BEGIN SUPPLIED PASSAGE

The reason I have an 18fter now is because my good buddy (and 12 year CO guide) wrapped her around tombstone on shoshone at high water, frame busted through the tubes, severing one tube all around and blowing baffles -> boat shredded. It can happen to anyone. Let me know when you get your boat off the pillar so I can help you repair it and put it back on the water. Extra urethane will go miles here. Restoration cost soup-to-nuts for the 'free' river hog was ~250.

Having made many mistakes, I too, appreciate new ones and ones that need repeating. 

See you all on the river and may karma keep us all in check.


----------



## Toni (Sep 18, 2006)

EVERYONE makes mistakes. If you don't, you aren't learning anything. Maybe a little more compassion and a little less criticism could make the world go happily around...


----------



## Jack Bombardier (May 26, 2005)

raft3plus, you redeemed yourself with your last post. I read your first one and thought, What a dick. Return the camera but not the pelican case? what is THAT about? Anyway your last post makes me want to run Shoshone tomorrow with freshly-filled Zippo lighter while keeping an eye out for a pelican box....
Anyway the Twin Bridges can be a tricky run, the bridge pylons don't line up and the river curves to the right to make it even more interesting. I live a mile downstream from it and have run it perhaps 200 times and STILL I try not to be too complacent or take it for granted. At low water you have to take the right line, and at medium to high the center is pretty easy. But I've puntured a pontoon on one of my catarafts on that right pillar, and bounced off the left once trying that for a challenge. Its one of those runs in which the margin between a boring shot down the middle and carnage is very slim.


----------

END SUPPLIED PASSAGE

** EXERCISE 1 **
In the rafting thread, where does Jack Bombardier say he lives in relation to the Twin Bridges?
The entries that follow are unrelated to the rafting thread.

BEGIN STUDY MATERIAL

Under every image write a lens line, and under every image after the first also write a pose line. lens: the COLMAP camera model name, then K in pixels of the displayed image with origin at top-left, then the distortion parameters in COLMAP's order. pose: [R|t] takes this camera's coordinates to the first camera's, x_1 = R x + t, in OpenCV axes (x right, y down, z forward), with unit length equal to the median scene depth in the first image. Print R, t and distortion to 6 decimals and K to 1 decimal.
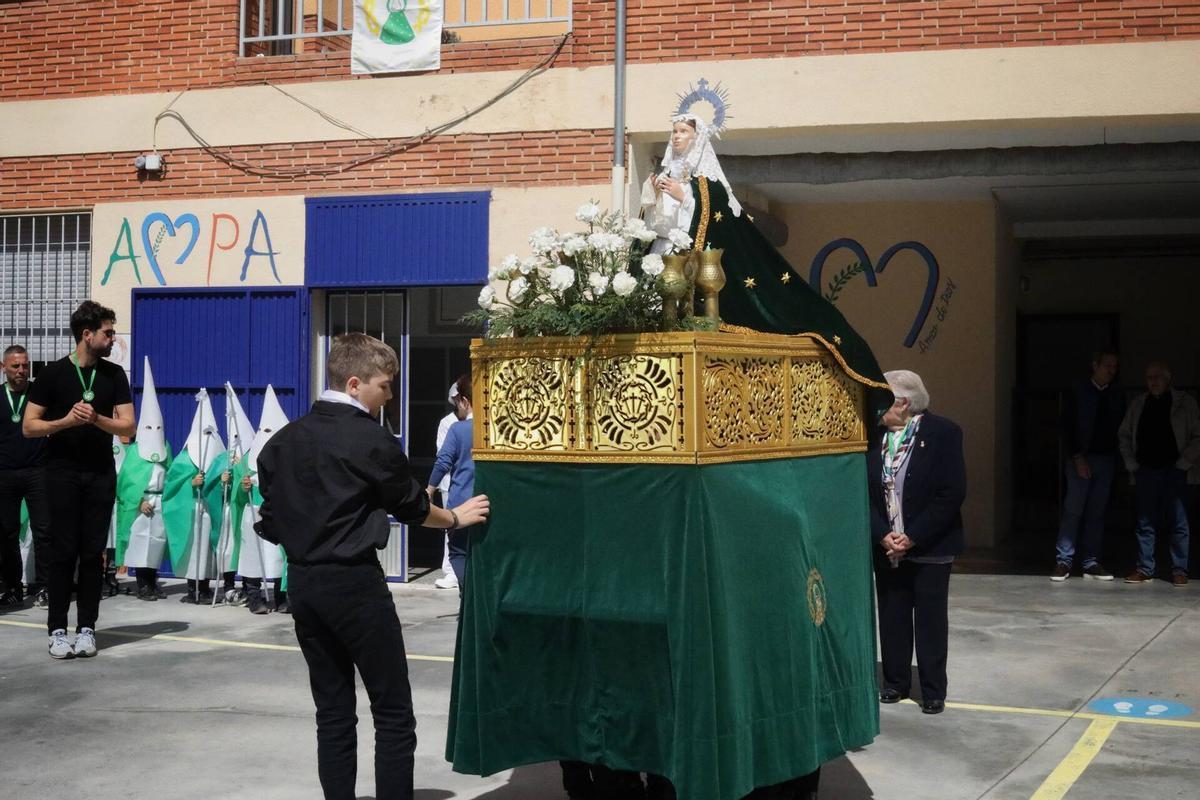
lens RADIAL K [[1704.3, 0, 600.0], [0, 1704.3, 400.0], [0, 0, 1]] dist [-0.099111, -0.065107]
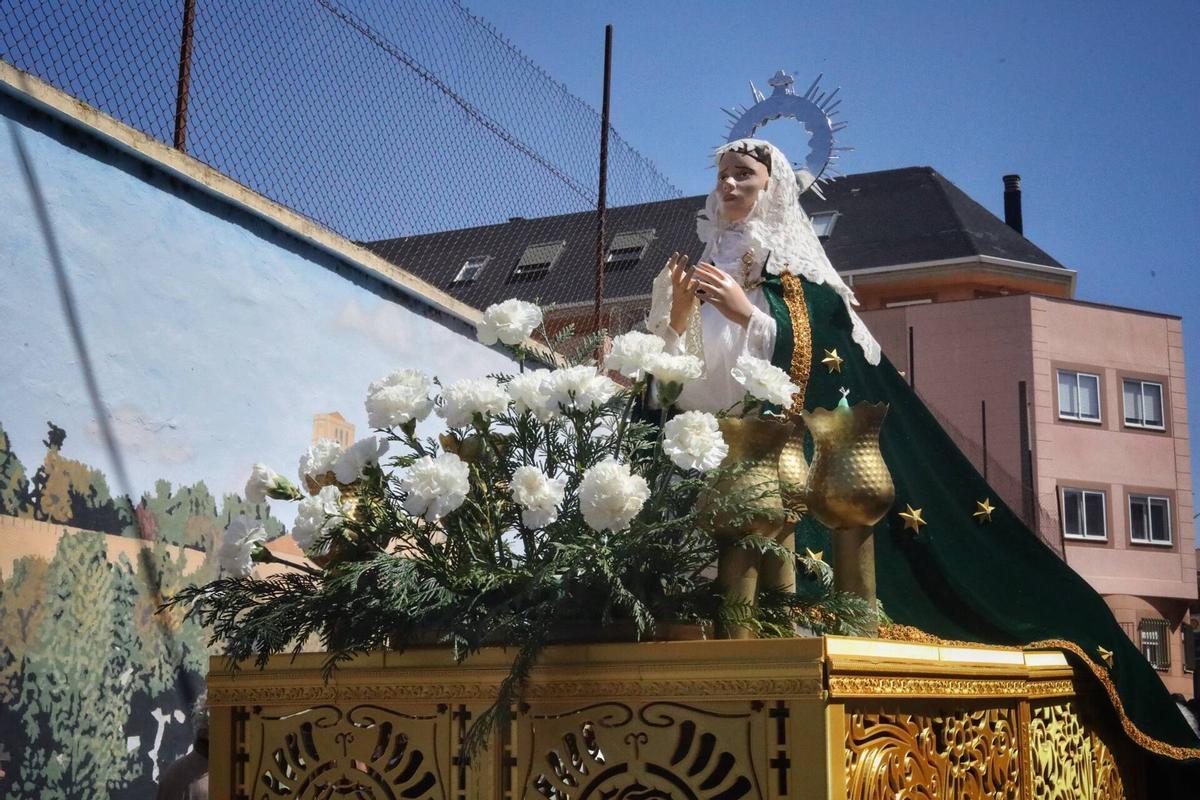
lens RADIAL K [[1704.3, 0, 600.0], [0, 1704.3, 400.0], [0, 0, 1]] dist [-0.099111, -0.065107]
pose [[0.999852, 0.001850, 0.017127, 0.005532], [0.001235, 0.983965, -0.178356, -0.025082], [-0.017182, 0.178351, 0.983817, 0.621765]]
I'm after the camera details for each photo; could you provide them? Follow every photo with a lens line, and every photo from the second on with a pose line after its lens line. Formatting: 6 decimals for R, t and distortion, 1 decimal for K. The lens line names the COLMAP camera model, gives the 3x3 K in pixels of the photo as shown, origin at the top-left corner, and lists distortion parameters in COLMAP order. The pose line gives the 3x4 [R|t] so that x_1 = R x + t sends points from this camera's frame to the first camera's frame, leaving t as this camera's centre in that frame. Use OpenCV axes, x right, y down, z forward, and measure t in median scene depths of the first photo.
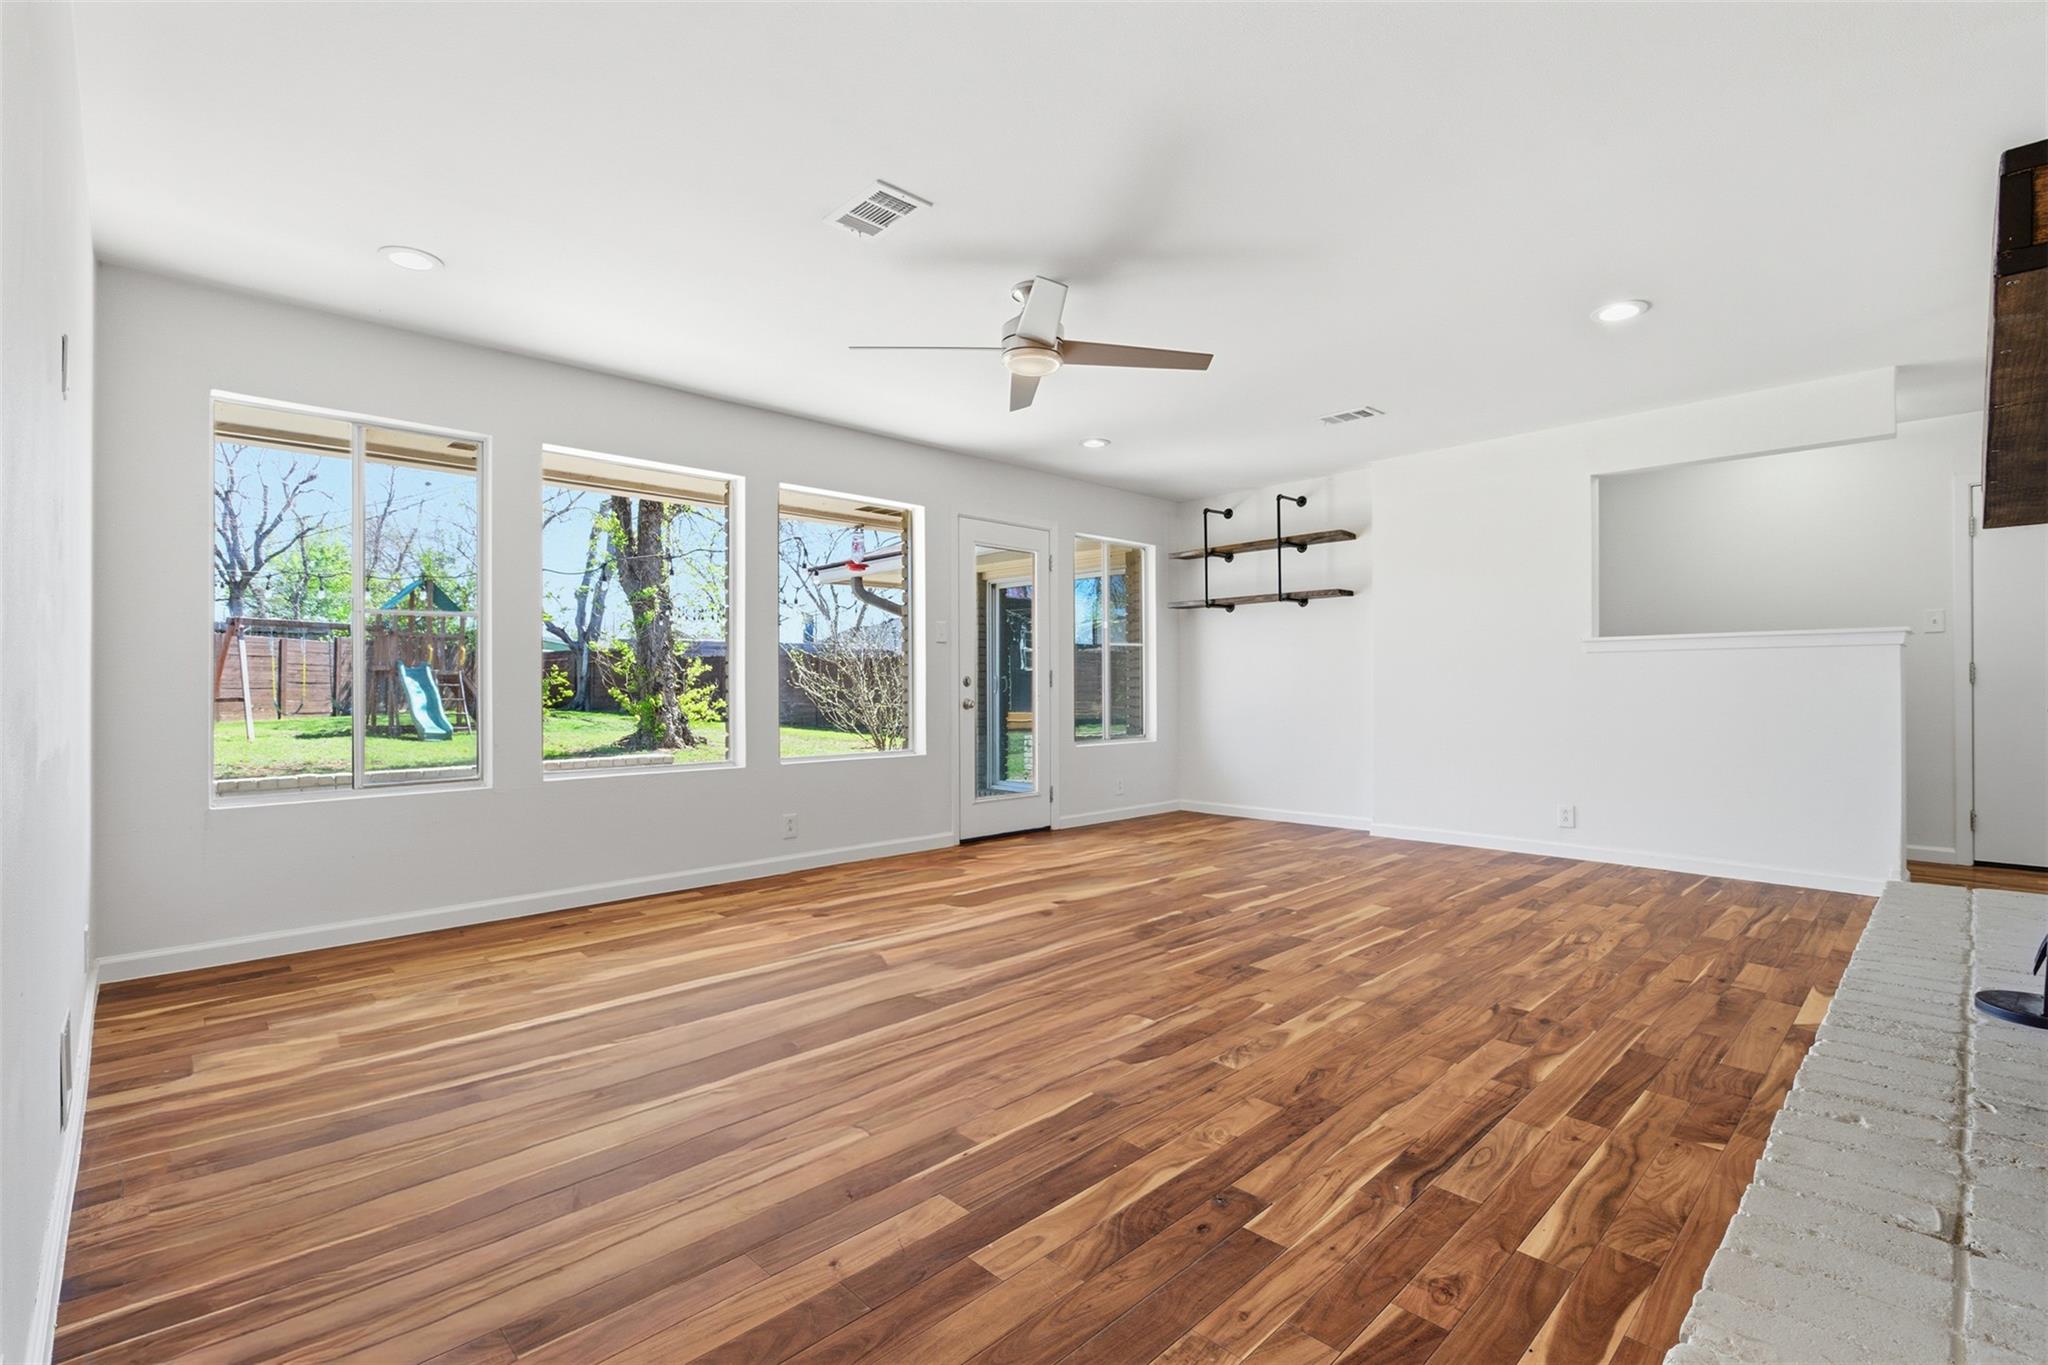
lens RADIAL K [[919.1, 0, 1024.0], [0, 919.1, 682.5], [0, 0, 1]] dist [-0.001271, -0.000347]
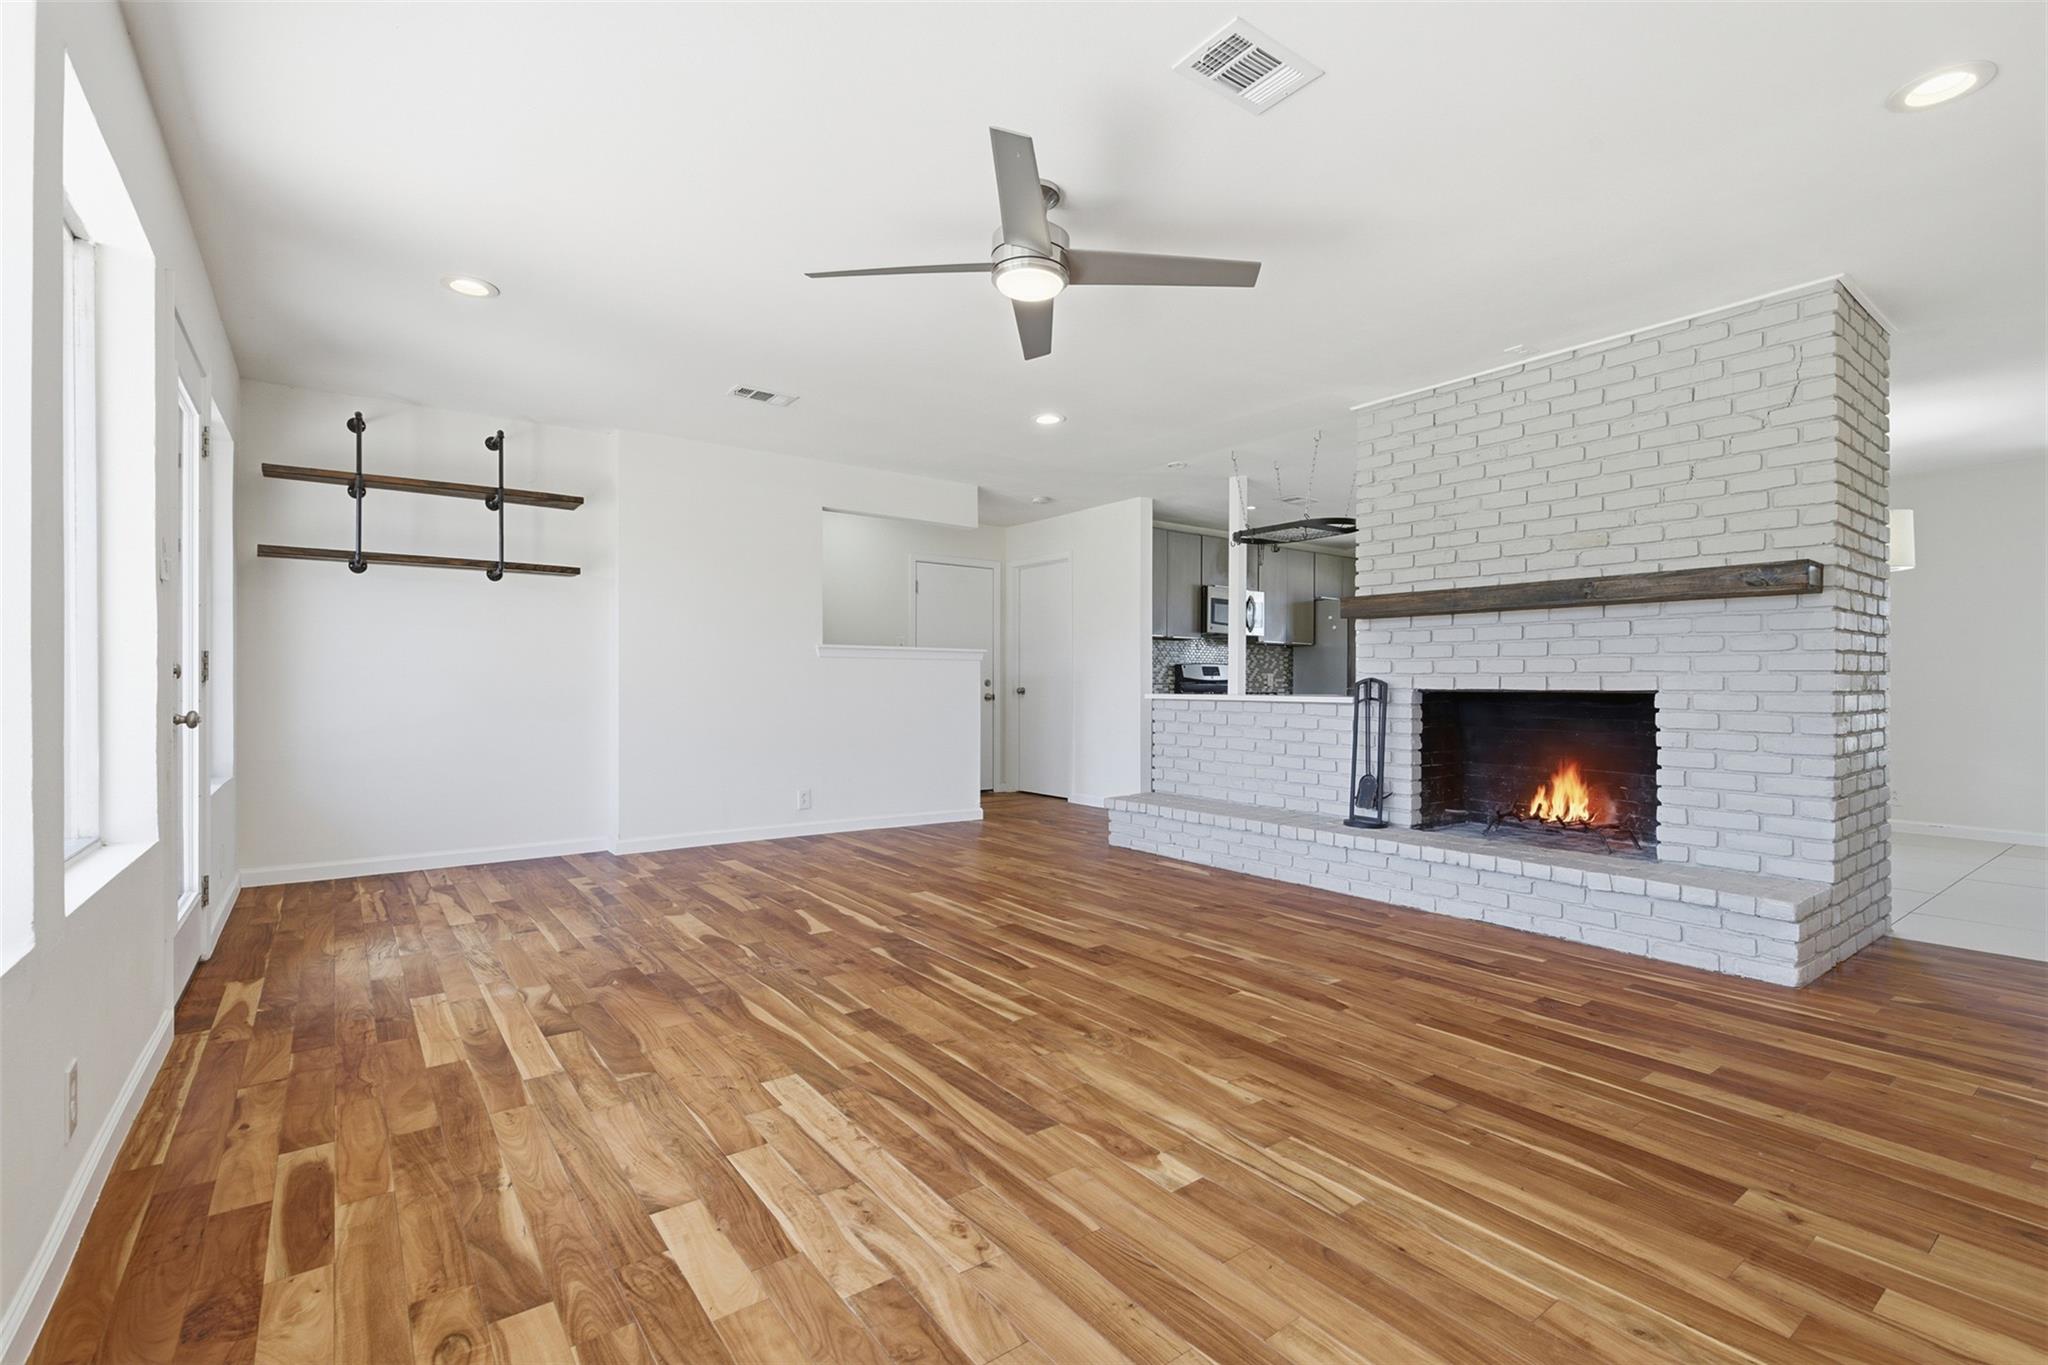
lens RADIAL K [[919.1, 0, 1024.0], [0, 919.1, 682.5], [0, 0, 1]] dist [-0.001271, -0.000347]
pose [[0.125436, 0.006383, 0.992081, -0.980041], [-0.010196, 0.999935, -0.005145, 0.008208], [-0.992049, -0.009470, 0.125493, 1.123909]]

END STUDY MATERIAL

** EXERCISE 2 **
Rewrite the part of the entries that opens with the line containing "I'm after the" and runs through the end of the entries, changing "lens line" to "lens row" and leaving all else unchanged. Leave the pictures out of your answer.

** WORKED SOLUTION 1 **
A mile downstream from it.

** WORKED SOLUTION 2 **
I'm after the camera details for each photo; could you provide them? Follow every photo with a lens row, and every photo from the second on with a pose line after its lens row. Formatting: 6 decimals for R, t and distortion, 1 decimal for K. The lens row names the COLMAP camera model, gives the 3x3 K in pixels of the photo as shown, origin at the top-left corner, and lists distortion parameters in COLMAP order. The pose line gives the 3x4 [R|t] so that x_1 = R x + t sends points from this camera's frame to the first camera's frame, leaving t as this camera's centre in that frame. Use OpenCV axes, x right, y down, z forward, and measure t in median scene depths of the first photo.
lens RADIAL K [[919.1, 0, 1024.0], [0, 919.1, 682.5], [0, 0, 1]] dist [-0.001271, -0.000347]
lens RADIAL K [[919.1, 0, 1024.0], [0, 919.1, 682.5], [0, 0, 1]] dist [-0.001271, -0.000347]
pose [[0.125436, 0.006383, 0.992081, -0.980041], [-0.010196, 0.999935, -0.005145, 0.008208], [-0.992049, -0.009470, 0.125493, 1.123909]]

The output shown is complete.